CALCUTTA BURNING GHAT.

In this museum one can learn more of the various races of India, of their dress, implements and weapons, more of the animal and insect life, more of India's mineral wealth, more of her woods, stones and marbles, more of her agricultural products and manufactures than he can in weeks of travel. He sees here mounted specimens of bug and butterfly, bird, fish and beast. It is the very Mecca of the student and we saw a number of groups thus engaged. Among the insects there are several which illustrate the mimicry of nature to a marvelous degree. Some are like dried grass, some like moss and some like leaves. The most remarkable of these is the leaf insect which can scarcely be detected from a leaf even after it has been pointed out. There is a mountain grouse which turns white in the winter, and in some countries a hare which undergoes the same change. In Ceylon there are crabs with legs like pieces of coral and a color closely resembling the sand upon which they crawl, but the leaf insect surpasses them all. Not only is its color identical with the leaf, but its body and wings are veined and ribbed like a leaf; even rust spots could be found on some of them. We could hardly have believed our own eyes had we not seen some of these insects alive and some of the young just hatched.

The botanical garden, while not equal in variety or beauty to the gardens at Buitenzorg and Kandy, has one object of growing interest, viz., a gigantic banyan tree.

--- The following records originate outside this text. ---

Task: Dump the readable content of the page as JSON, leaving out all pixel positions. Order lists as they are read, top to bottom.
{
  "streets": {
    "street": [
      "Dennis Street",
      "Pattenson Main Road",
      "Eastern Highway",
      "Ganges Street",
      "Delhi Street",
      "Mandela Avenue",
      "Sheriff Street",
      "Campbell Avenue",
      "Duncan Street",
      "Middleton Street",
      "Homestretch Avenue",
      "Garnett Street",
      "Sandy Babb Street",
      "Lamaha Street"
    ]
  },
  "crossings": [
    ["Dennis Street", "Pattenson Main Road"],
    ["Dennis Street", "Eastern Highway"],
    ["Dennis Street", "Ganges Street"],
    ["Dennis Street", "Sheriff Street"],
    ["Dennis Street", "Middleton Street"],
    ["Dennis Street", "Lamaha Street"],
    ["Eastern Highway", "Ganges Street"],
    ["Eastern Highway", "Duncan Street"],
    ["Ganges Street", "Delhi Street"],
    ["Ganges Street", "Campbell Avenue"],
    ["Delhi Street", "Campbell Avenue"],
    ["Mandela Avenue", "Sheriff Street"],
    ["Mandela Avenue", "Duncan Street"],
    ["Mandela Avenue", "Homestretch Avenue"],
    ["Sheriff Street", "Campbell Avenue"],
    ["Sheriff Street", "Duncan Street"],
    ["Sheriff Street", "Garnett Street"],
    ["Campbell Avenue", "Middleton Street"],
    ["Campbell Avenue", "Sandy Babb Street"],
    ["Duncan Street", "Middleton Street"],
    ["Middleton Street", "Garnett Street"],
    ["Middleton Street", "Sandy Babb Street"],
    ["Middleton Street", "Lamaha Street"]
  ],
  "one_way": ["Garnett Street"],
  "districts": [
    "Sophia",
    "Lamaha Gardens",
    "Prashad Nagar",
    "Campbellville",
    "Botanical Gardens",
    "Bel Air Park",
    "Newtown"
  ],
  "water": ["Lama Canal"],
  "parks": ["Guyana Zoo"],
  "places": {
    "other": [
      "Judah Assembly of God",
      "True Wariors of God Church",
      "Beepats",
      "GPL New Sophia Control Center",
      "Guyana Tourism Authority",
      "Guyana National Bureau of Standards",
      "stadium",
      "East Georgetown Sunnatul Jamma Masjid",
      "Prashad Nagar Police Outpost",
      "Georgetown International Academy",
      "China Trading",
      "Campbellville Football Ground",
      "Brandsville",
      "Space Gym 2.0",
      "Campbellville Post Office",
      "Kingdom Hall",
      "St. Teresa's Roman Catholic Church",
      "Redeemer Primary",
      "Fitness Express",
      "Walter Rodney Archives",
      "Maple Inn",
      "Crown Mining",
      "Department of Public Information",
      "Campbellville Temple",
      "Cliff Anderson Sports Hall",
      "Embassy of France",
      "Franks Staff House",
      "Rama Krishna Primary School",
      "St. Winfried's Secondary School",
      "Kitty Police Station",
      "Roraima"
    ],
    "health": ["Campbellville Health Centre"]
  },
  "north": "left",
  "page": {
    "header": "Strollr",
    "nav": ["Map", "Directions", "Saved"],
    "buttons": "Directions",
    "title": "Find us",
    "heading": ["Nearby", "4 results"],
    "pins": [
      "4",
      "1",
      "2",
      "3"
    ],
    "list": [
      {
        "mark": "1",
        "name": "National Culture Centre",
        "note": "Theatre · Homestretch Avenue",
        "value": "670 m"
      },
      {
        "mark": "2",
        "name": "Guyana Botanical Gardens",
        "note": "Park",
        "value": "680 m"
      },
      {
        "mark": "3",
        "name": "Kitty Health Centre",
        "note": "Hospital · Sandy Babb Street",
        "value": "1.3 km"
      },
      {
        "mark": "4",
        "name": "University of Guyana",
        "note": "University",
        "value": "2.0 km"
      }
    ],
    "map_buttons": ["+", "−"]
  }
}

This tree is nearly a century and a half old and shades a spot of ground almost a thousand feet in circumference. Great arms run out from the parent trunk and these are supported by four hundred and sixty-four ærial roots or minor trunks, some of which are several feet in diameter. Seen from a distance the tree presents a very symmetrical appearance, and, as it is still growing, it is likely to become, if it is not already, the largest tree in the world.

The zoological garden contains some excellent specimens. We were especially interested in the Bengal tigers, in a red-nosed African mandrill (which looks like a cross between a hog and an ape), and in the monkeys. Three of the latter belong to the shouting variety—at least, they do shout. When the attendant gives the cue, they set up such a chorus of ear-splitting yells as one seldom hears. The echoing and re-echoing makes a din before which the noise of a football game seems tame. While not a football enthusiast, I venture the suggestion that an American team would do well to secure the assistance of these rooters, for they could work up the necessary enthusiasm on short notice and with a great saving to the throats of the students.

On the streets of Calcutta one sees Indian life in all its forms. The coolies wear the lightest possible clothing and carry enormous burdens on their heads. I saw eight of them hurrying down the street at a fast walk bearing a grand piano on their heads. In another place one man carried a large Saratoga trunk on his head down the hotel stairs. He had to have assistance in lifting and lowering it, but when it was once balanced on his head he marched off with it with apparent ease. The coolie women also carry burdens upon their heads, water jars being their specialty. Two and even three of these, one on top of another, are sometimes carried in this way. The brass water pot is, by the way, never out of sight in India; it is to be seen everywhere, and the scouring of these pots seems to give employment for leisure moments.

THE MAHARAJA OF MOURBHARAG—AN INDIAN PRINCE

While much carrying is done on the head and on the pole, carts of all kinds are numerous. The water buffalo is to be found in India, but he divides the honors with the Indian bullock as a beast of burden. The Indian bullock is a mild-eyed beast, usually white or light in color, and has a hump on the shoulders which seems to be made expressly for the yoke. There is a small variety of the bullock, which is used for drawing passenger carts, and some of these are so fast that they are entered in trotting races.